__Assigned task__:
Search the records below for "finns"; copy each line that has it.

__Dataset entries__:
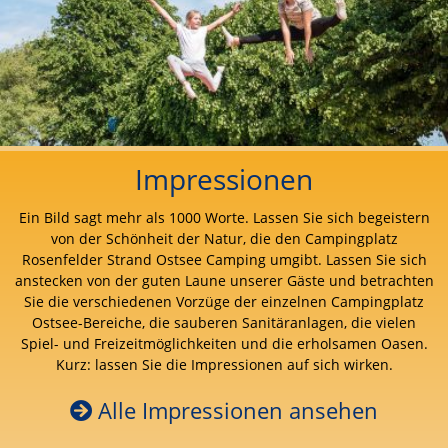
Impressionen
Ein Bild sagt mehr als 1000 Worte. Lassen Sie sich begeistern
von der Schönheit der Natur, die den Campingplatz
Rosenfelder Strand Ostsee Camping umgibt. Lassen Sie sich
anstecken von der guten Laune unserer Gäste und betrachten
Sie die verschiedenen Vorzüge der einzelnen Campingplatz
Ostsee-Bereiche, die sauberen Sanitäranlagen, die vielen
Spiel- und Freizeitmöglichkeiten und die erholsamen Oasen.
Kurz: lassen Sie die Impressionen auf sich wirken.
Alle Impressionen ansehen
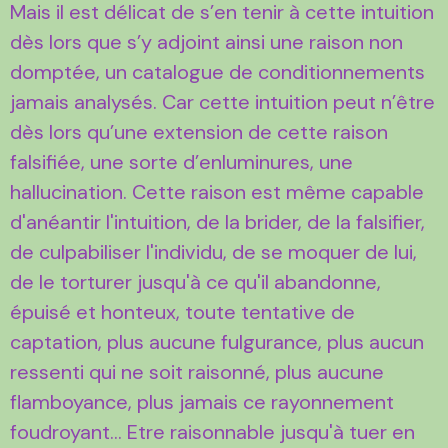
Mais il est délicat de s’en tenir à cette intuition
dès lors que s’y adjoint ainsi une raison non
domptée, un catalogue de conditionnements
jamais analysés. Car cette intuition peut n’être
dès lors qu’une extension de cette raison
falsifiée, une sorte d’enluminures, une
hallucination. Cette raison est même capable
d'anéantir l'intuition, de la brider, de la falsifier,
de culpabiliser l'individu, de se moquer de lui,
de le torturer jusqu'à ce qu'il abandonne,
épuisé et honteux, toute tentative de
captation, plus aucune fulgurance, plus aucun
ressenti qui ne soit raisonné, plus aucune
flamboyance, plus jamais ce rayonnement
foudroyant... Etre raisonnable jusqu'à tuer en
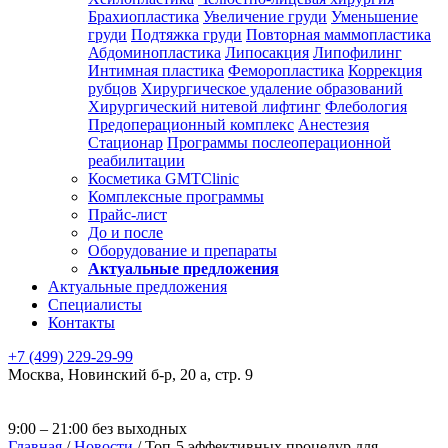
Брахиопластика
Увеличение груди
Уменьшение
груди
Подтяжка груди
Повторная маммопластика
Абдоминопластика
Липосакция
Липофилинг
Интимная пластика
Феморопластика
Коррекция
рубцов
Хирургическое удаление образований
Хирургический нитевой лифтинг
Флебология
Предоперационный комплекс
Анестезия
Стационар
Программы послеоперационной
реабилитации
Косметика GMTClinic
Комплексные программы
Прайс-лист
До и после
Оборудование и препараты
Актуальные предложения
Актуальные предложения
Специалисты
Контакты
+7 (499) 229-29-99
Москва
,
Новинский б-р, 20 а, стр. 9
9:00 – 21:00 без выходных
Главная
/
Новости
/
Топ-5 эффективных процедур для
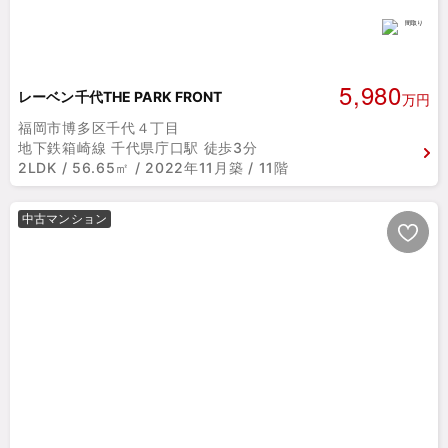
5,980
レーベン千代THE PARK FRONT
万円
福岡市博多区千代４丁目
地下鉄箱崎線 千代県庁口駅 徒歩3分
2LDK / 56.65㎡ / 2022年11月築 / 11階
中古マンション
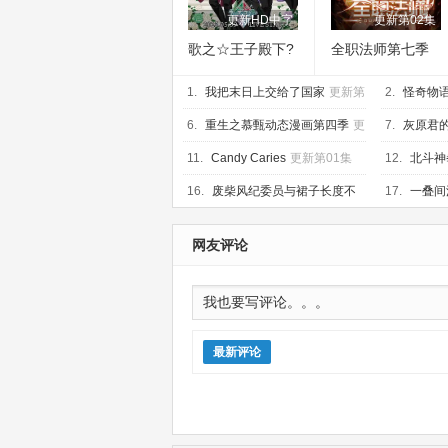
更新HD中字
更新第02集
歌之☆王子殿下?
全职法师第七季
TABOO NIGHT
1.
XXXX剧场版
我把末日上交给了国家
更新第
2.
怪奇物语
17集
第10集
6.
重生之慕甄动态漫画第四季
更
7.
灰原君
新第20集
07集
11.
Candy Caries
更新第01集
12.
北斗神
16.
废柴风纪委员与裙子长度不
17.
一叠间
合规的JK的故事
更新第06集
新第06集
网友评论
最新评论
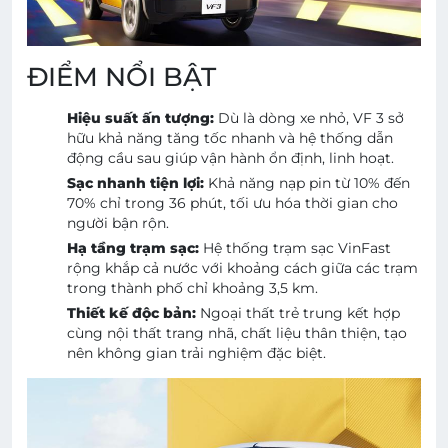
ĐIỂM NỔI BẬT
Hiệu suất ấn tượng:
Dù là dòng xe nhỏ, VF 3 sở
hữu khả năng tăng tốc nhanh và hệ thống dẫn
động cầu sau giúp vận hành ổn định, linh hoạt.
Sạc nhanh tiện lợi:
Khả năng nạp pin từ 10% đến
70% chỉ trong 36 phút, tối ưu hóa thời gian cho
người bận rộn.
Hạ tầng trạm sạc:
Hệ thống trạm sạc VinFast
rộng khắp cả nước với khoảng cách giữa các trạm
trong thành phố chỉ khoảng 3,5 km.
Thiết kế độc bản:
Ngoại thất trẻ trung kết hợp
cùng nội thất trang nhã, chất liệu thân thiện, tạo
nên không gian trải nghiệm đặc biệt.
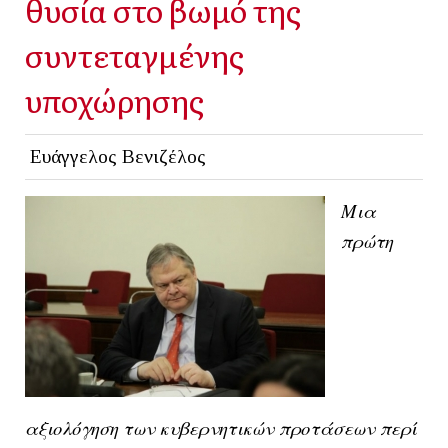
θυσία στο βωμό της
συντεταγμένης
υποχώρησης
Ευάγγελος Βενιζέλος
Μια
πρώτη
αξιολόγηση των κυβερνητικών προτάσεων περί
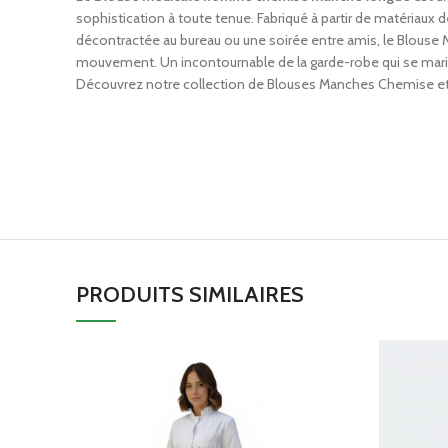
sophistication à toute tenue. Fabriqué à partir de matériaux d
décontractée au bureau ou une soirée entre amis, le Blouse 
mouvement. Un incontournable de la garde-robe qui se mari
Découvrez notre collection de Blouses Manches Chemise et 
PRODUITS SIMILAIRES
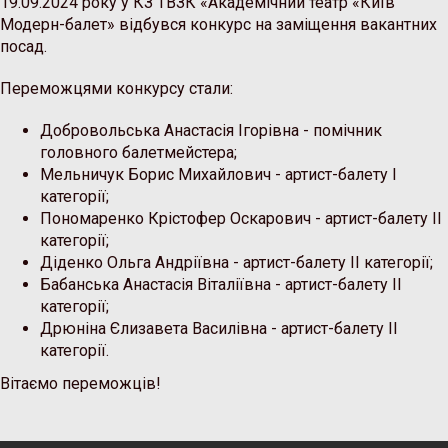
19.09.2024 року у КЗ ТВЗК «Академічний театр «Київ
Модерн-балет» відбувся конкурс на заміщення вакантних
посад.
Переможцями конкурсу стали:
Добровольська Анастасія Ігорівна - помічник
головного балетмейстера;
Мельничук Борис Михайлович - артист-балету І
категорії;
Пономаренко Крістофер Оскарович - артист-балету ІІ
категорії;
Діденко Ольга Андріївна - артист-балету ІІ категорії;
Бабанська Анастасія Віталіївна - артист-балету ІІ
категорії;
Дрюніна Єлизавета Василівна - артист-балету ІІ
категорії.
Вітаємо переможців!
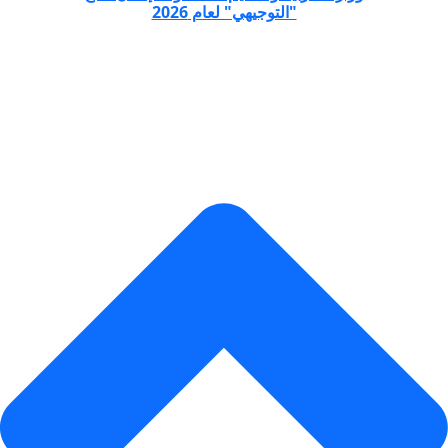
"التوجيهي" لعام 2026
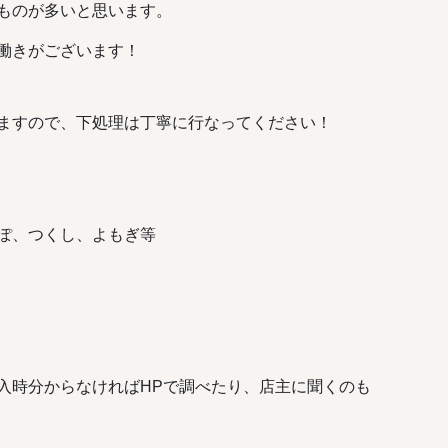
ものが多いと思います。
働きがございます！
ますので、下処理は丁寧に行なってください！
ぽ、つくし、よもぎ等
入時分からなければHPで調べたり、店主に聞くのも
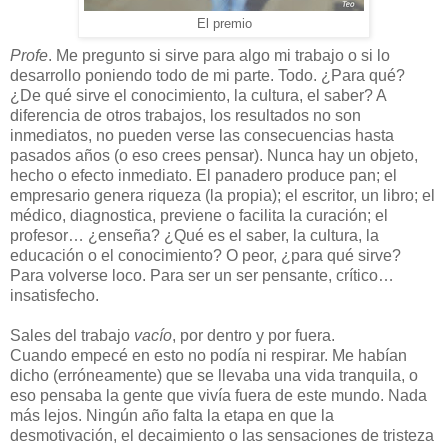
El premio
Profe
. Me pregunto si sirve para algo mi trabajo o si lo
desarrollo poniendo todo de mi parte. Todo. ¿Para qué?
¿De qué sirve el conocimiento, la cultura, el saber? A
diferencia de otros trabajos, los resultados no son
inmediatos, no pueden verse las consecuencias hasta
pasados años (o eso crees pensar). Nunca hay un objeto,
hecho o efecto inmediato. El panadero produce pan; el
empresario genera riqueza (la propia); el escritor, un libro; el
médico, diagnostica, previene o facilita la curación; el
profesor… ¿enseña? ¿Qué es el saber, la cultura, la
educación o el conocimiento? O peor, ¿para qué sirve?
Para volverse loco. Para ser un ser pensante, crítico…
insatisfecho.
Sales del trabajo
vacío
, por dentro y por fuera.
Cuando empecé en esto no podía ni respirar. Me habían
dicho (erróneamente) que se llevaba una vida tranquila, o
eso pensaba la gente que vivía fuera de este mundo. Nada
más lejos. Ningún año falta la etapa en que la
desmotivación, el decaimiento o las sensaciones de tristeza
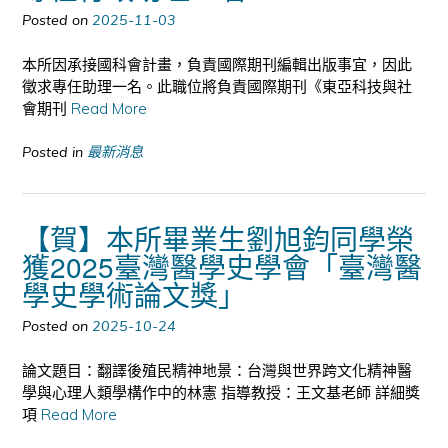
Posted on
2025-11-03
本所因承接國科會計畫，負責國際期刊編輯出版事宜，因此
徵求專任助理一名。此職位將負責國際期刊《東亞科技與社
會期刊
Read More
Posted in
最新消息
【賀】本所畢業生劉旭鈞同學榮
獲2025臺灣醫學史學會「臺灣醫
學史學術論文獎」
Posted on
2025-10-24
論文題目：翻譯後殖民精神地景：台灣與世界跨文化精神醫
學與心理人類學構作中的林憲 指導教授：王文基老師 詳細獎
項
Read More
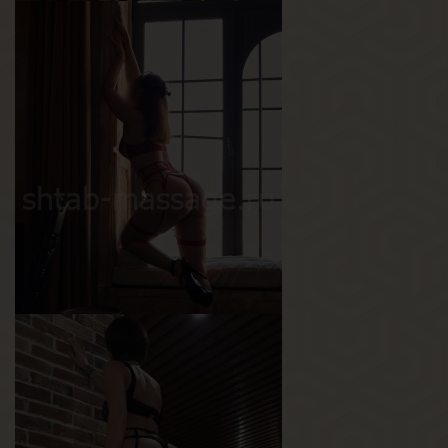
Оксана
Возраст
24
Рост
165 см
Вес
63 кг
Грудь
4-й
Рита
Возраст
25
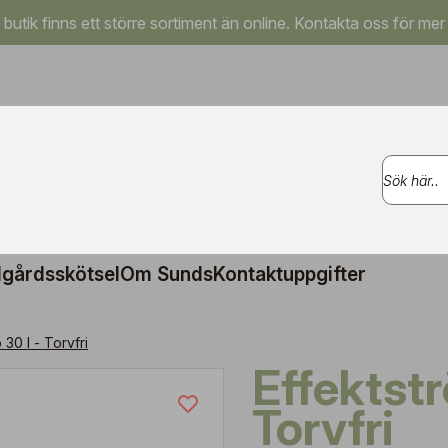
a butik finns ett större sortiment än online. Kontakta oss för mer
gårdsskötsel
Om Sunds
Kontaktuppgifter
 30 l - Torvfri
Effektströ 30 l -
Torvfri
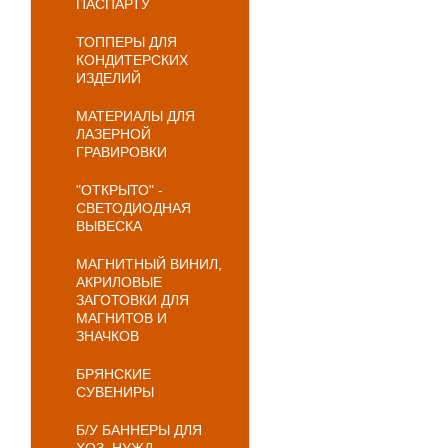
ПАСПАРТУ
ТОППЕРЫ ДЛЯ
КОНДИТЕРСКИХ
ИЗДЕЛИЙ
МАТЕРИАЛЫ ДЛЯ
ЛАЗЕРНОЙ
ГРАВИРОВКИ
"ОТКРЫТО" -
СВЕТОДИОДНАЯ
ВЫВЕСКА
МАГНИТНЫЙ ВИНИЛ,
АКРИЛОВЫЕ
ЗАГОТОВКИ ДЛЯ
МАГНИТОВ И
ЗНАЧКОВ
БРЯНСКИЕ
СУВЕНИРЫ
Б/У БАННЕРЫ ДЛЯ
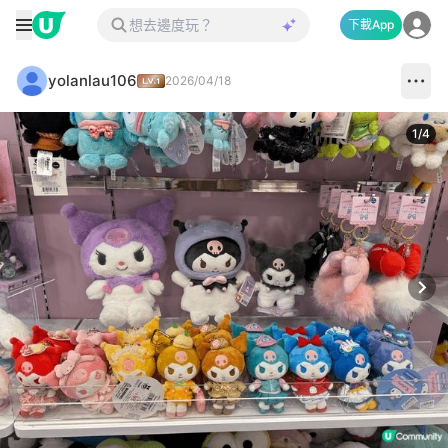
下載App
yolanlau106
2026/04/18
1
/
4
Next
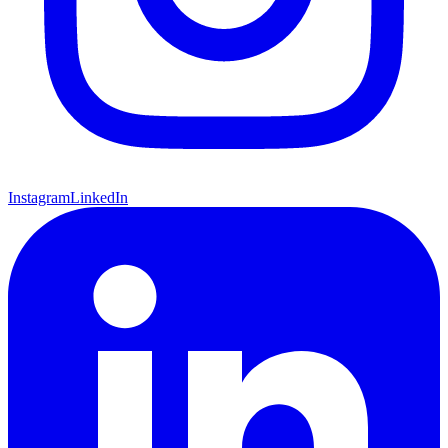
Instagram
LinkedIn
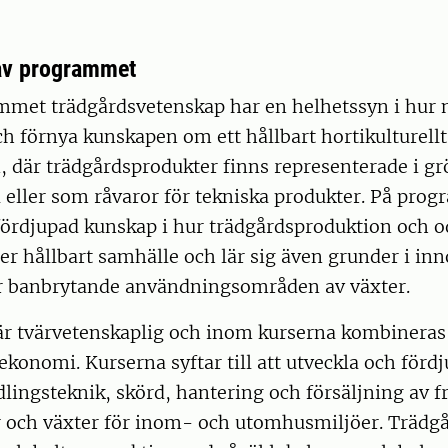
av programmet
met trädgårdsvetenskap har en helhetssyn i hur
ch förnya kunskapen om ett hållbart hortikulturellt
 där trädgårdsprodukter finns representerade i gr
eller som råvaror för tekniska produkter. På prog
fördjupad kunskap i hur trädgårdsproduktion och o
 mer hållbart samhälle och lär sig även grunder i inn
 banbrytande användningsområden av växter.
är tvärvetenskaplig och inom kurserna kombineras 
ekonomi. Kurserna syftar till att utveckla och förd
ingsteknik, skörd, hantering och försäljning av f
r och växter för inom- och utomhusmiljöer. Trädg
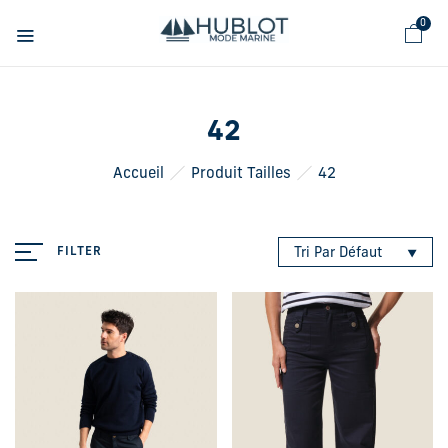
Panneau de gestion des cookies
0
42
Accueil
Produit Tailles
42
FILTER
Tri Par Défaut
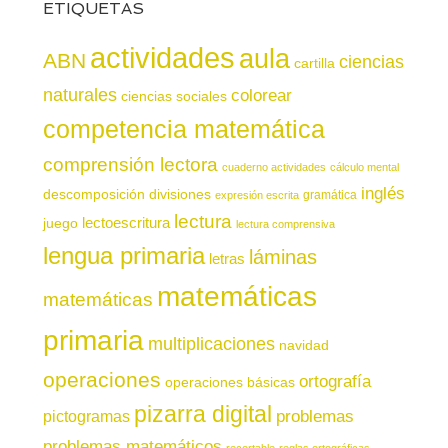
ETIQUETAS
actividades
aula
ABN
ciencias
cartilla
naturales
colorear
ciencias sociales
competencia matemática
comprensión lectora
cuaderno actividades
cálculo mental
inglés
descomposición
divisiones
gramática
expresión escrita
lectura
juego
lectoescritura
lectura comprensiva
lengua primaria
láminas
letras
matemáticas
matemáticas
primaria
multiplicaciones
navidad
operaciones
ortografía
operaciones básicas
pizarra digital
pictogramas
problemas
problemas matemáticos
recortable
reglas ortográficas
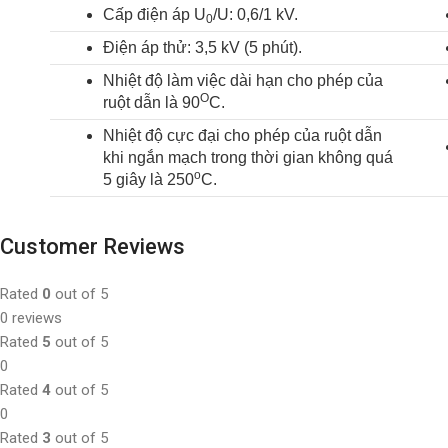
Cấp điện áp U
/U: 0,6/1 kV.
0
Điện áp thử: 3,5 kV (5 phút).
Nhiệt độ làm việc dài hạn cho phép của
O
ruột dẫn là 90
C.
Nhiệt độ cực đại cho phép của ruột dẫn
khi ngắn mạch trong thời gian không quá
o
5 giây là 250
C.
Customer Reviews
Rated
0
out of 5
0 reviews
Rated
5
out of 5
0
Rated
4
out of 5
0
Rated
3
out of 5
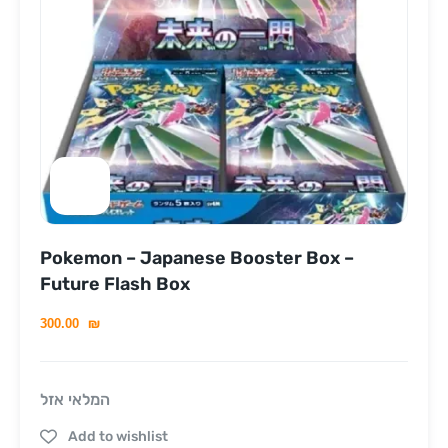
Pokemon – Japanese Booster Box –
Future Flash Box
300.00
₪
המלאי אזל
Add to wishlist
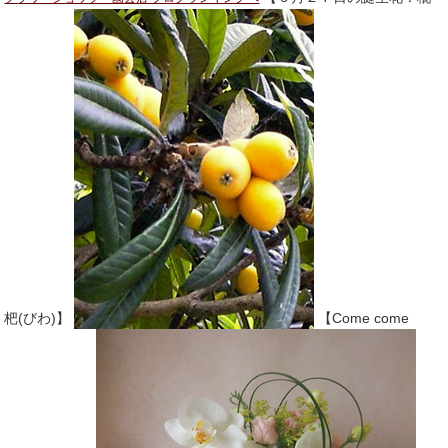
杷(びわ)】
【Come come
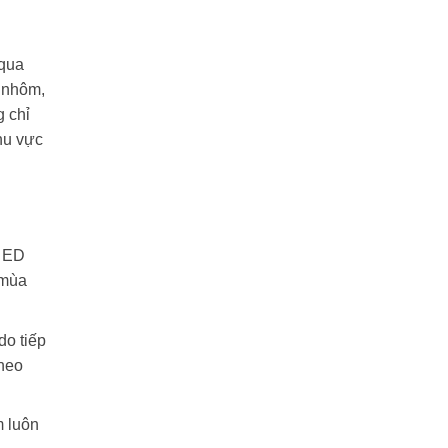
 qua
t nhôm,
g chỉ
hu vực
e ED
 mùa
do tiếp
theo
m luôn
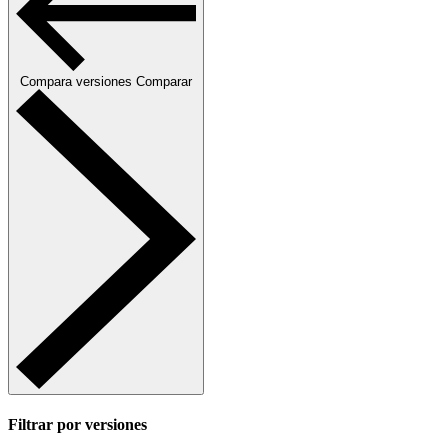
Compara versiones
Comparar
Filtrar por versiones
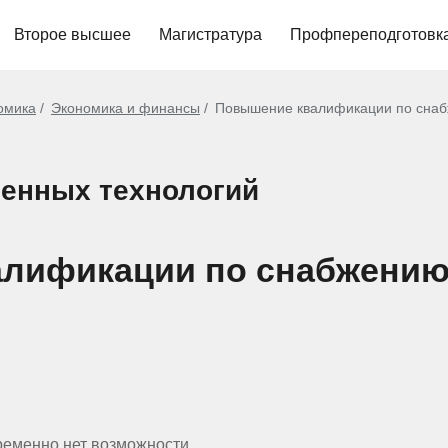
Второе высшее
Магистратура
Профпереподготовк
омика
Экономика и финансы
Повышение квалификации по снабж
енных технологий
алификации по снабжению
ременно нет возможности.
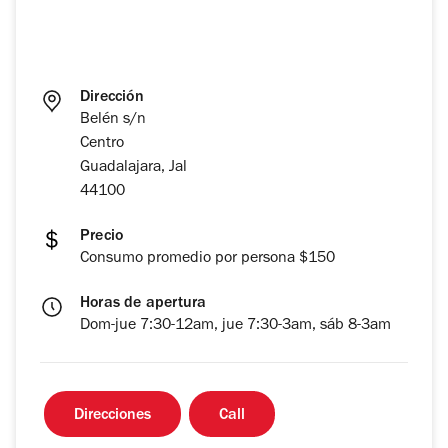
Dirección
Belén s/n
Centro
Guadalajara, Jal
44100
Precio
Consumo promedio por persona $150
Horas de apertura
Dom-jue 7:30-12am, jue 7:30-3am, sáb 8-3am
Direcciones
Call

__Result of the task__:
a butik finns ett större sortiment än online. Kontakta oss för mer
 där trädgårdsprodukter finns representerade i gr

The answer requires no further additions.